**Exercise**
Where a line of the listing below includes the word "other", reproduce that line.

____ Data supplied

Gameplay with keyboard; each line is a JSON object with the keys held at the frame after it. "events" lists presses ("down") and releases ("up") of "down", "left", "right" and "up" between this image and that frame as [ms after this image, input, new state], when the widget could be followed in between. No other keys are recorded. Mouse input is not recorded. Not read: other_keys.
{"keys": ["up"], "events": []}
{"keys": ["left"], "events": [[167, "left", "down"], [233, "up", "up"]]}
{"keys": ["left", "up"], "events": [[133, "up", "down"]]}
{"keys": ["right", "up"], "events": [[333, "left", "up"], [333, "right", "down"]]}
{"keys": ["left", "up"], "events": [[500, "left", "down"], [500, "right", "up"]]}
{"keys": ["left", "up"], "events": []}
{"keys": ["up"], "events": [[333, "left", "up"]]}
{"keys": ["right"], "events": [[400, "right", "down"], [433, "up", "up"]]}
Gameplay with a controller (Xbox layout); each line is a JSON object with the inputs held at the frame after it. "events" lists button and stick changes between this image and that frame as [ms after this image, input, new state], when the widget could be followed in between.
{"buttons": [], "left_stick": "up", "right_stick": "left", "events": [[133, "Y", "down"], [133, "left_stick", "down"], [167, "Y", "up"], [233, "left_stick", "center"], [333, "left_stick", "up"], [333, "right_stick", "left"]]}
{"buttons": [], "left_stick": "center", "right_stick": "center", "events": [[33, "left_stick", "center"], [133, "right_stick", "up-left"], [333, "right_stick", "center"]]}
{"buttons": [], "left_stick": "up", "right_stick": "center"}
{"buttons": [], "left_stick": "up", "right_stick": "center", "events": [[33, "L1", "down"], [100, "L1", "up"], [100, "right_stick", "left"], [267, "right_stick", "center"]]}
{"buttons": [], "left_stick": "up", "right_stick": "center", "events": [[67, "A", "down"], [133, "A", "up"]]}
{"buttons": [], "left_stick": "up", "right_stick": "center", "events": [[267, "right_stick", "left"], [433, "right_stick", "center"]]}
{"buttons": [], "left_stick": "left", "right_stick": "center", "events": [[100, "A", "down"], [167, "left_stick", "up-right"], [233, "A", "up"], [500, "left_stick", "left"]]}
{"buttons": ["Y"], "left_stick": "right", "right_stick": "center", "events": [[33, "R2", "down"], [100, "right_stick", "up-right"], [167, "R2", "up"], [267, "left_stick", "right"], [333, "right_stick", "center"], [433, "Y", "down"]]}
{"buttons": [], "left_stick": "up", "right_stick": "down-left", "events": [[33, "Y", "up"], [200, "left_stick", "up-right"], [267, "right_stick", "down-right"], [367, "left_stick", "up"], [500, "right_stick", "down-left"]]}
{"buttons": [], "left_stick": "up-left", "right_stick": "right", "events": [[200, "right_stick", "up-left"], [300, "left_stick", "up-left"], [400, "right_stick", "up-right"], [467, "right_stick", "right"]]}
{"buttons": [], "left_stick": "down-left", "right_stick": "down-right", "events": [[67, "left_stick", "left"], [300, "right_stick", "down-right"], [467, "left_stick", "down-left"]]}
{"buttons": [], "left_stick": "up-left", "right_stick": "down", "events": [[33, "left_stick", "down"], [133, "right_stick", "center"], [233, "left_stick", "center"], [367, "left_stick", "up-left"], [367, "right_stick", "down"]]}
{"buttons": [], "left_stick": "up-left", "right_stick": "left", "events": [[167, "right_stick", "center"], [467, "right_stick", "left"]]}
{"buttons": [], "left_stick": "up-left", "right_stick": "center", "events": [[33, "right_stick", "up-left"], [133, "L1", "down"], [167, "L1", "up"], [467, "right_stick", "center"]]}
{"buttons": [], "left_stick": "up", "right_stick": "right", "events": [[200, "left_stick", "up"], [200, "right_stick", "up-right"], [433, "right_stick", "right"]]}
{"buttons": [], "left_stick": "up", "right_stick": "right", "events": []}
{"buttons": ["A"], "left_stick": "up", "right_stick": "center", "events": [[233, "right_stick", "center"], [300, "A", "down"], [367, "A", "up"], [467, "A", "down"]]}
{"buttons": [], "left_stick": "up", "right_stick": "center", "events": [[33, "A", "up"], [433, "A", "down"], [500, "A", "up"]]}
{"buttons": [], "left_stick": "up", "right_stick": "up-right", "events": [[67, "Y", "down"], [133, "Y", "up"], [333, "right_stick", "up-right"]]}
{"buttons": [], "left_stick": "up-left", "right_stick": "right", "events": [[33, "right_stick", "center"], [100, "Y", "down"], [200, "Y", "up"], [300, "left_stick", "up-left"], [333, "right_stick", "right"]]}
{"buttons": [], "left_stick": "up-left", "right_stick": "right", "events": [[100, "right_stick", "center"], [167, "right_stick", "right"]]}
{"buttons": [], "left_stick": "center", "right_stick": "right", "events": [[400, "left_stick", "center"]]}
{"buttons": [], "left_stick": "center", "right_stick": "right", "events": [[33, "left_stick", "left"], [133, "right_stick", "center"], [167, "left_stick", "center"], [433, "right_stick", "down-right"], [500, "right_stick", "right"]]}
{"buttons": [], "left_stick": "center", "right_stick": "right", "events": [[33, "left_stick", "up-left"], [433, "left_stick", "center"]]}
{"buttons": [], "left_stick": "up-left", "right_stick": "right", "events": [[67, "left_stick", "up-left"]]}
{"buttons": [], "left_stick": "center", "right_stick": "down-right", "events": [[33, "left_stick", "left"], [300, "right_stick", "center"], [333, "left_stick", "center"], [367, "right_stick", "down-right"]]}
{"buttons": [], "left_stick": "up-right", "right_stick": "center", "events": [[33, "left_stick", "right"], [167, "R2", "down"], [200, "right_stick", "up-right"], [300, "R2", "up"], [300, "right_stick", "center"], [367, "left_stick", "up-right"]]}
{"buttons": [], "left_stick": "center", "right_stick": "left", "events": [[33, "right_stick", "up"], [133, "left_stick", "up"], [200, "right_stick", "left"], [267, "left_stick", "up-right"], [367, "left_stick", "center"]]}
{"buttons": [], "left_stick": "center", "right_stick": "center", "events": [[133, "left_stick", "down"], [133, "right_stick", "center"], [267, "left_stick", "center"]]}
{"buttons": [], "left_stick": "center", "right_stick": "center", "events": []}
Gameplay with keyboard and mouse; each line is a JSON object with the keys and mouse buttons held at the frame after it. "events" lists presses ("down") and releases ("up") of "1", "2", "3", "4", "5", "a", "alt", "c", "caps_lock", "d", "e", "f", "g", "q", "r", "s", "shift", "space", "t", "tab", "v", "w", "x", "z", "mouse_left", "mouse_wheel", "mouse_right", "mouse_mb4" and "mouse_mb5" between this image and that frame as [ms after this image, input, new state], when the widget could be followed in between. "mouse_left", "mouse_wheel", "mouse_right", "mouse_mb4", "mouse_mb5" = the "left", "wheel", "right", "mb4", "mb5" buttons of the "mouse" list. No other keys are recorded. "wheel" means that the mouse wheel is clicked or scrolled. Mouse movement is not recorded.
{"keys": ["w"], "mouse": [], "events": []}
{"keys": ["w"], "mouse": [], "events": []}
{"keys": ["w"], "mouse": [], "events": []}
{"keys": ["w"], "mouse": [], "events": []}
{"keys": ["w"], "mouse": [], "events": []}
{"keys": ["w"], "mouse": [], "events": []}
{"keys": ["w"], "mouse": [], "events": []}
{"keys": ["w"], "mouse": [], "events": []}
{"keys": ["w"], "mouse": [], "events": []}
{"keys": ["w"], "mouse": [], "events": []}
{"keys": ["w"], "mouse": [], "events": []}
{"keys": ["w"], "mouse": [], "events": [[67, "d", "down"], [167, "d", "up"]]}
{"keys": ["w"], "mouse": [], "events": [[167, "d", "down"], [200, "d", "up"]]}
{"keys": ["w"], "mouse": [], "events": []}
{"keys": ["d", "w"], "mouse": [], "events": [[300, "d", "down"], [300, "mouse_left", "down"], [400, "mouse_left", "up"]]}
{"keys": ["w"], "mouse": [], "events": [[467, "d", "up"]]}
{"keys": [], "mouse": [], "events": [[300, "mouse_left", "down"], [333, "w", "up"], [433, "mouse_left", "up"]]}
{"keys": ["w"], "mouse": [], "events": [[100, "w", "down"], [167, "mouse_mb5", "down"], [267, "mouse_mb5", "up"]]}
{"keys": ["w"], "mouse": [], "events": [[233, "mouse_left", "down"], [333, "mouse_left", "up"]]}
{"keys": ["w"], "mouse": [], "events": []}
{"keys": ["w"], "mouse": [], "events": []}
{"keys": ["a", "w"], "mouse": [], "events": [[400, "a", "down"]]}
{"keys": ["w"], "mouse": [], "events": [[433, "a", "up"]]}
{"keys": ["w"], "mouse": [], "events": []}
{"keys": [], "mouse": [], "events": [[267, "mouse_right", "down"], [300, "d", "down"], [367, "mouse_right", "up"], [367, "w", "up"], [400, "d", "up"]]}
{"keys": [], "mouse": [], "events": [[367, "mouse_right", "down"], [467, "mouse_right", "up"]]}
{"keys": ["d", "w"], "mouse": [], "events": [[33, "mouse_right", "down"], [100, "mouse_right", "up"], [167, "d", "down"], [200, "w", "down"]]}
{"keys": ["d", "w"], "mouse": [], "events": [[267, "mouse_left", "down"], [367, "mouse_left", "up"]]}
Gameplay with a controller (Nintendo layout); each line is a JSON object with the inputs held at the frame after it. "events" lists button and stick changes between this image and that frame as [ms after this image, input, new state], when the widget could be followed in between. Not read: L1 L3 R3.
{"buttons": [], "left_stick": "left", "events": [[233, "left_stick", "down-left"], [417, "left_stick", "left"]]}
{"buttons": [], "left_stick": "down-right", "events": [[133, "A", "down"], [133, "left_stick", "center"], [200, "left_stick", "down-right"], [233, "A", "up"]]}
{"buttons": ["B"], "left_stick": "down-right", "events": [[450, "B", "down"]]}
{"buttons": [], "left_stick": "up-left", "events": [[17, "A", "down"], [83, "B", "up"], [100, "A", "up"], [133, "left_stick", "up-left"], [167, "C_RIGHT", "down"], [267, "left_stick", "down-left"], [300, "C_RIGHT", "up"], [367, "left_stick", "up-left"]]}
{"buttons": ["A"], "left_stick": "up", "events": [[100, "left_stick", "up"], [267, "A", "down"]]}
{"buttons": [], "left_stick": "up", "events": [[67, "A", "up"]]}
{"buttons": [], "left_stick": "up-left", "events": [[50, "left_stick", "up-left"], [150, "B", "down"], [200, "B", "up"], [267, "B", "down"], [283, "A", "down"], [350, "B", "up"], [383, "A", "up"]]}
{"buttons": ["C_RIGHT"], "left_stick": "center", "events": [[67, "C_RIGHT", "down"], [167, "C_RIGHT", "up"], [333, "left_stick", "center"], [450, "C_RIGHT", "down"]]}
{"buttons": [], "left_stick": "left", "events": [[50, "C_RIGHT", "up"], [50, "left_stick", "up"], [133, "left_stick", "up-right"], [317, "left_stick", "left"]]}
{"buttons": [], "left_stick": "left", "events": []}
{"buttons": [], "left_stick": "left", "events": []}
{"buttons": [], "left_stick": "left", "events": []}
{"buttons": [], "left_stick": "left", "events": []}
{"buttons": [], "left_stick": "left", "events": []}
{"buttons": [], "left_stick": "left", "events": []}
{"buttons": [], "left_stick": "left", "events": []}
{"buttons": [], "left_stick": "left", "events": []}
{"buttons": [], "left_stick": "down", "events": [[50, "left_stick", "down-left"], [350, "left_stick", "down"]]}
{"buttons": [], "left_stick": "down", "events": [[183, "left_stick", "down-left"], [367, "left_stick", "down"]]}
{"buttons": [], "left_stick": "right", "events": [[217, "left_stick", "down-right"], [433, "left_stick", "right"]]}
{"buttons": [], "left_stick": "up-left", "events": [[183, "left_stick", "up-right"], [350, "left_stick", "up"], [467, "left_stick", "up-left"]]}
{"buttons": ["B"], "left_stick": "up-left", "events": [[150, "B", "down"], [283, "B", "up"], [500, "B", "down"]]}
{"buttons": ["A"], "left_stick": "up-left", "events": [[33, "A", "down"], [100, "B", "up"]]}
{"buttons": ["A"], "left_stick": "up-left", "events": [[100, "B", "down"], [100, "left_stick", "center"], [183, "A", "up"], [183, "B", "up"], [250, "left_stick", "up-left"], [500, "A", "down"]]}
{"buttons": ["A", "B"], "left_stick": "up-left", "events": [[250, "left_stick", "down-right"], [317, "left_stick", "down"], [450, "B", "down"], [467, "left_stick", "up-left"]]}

________

**Response for this exercise**
Gameplay with keyboard; each line is a JSON object with the keys held at the frame after it. "events" lists presses ("down") and releases ("up") of "down", "left", "right" and "up" between this image and that frame as [ms after this image, input, new state], when the widget could be followed in between. No other keys are recorded. Mouse input is not recorded. Not read: other_keys.
Gameplay with keyboard and mouse; each line is a JSON object with the keys and mouse buttons held at the frame after it. "events" lists presses ("down") and releases ("up") of "1", "2", "3", "4", "5", "a", "alt", "c", "caps_lock", "d", "e", "f", "g", "q", "r", "s", "shift", "space", "t", "tab", "v", "w", "x", "z", "mouse_left", "mouse_wheel", "mouse_right", "mouse_mb4" and "mouse_mb5" between this image and that frame as [ms after this image, input, new state], when the widget could be followed in between. "mouse_left", "mouse_wheel", "mouse_right", "mouse_mb4", "mouse_mb5" = the "left", "wheel", "right", "mb4", "mb5" buttons of the "mouse" list. No other keys are recorded. "wheel" means that the mouse wheel is clicked or scrolled. Mouse movement is not recorded.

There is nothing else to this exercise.